● WHAT IS REQUIRED
Print exactly the lines below between the line holding "Cap a Europa" and the line holding "في تطور صادم، تعيش آلاف الأسر في عدن", inclusive, and nothing more.

Saved data entries:
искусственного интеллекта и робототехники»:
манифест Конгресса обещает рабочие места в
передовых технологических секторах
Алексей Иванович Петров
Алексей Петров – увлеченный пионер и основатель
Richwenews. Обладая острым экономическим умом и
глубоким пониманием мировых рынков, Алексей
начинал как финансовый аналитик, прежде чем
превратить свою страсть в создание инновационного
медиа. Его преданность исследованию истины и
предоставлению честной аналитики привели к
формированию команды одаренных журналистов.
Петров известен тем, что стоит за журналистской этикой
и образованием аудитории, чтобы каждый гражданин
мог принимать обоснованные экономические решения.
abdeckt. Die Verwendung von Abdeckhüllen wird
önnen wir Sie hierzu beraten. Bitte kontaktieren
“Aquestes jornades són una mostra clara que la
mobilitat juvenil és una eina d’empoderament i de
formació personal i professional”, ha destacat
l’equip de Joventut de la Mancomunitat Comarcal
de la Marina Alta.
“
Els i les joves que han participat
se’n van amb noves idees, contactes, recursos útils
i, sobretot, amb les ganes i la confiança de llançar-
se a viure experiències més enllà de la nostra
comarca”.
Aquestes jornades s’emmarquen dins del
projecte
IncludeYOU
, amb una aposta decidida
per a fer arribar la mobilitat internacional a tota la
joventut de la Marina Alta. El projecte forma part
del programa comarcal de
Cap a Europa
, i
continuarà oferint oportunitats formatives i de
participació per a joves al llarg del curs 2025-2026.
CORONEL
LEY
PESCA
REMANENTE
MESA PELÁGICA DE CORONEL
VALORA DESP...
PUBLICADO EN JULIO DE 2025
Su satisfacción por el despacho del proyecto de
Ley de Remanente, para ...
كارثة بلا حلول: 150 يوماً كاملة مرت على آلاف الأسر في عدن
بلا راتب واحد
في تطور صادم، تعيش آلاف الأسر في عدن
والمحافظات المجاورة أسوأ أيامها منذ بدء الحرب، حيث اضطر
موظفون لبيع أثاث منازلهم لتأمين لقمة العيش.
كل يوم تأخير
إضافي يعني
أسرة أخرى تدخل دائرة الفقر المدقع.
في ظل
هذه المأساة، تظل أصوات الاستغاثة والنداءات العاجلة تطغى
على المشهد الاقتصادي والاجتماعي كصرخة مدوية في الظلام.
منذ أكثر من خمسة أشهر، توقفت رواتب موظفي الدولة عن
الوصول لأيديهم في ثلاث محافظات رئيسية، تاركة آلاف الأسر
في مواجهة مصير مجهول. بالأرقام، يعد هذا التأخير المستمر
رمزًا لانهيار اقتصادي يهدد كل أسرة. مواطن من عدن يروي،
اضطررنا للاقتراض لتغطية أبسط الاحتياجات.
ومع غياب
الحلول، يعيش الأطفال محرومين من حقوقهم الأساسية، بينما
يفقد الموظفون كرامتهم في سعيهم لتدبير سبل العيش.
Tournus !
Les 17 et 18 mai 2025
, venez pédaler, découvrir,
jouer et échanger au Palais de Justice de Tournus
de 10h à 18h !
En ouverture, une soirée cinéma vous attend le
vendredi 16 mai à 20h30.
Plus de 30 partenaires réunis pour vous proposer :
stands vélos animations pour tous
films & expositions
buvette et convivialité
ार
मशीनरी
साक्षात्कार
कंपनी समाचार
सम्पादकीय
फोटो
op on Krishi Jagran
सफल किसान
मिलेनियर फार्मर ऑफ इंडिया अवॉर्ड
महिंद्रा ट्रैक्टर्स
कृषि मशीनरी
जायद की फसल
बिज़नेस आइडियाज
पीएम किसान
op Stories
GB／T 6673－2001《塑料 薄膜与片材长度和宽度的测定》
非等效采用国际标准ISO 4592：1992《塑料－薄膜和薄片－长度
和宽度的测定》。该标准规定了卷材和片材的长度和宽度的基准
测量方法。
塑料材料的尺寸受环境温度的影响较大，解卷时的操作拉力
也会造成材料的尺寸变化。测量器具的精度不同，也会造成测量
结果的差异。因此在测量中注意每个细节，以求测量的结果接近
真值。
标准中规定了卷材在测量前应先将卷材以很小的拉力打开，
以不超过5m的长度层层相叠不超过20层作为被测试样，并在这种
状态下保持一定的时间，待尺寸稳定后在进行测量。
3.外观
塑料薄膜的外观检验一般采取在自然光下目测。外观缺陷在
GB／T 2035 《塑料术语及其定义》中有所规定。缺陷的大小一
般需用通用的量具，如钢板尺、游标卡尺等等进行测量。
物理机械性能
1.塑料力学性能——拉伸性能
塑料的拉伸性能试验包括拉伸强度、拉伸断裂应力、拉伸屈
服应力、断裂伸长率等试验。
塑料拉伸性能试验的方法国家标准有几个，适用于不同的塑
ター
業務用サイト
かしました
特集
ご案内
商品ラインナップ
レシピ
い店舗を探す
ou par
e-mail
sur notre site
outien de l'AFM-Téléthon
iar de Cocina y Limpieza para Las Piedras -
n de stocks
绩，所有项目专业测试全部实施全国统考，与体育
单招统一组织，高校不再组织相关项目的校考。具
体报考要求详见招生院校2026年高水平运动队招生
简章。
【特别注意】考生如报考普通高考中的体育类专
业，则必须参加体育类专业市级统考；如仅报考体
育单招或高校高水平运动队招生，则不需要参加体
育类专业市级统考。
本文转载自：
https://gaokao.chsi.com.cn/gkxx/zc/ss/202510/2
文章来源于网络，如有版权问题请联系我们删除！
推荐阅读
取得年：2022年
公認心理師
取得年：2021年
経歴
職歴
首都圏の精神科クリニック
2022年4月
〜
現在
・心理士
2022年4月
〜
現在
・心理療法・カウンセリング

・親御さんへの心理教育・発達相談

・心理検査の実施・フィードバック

● ANSWER TO THIS PROBLEM
Cap a Europa
, i
continuarà oferint oportunitats formatives i de
participació per a joves al llarg del curs 2025-2026.
CORONEL
LEY
PESCA
REMANENTE
MESA PELÁGICA DE CORONEL
VALORA DESP...
PUBLICADO EN JULIO DE 2025
Su satisfacción por el despacho del proyecto de
Ley de Remanente, para ...
كارثة بلا حلول: 150 يوماً كاملة مرت على آلاف الأسر في عدن
بلا راتب واحد
في تطور صادم، تعيش آلاف الأسر في عدن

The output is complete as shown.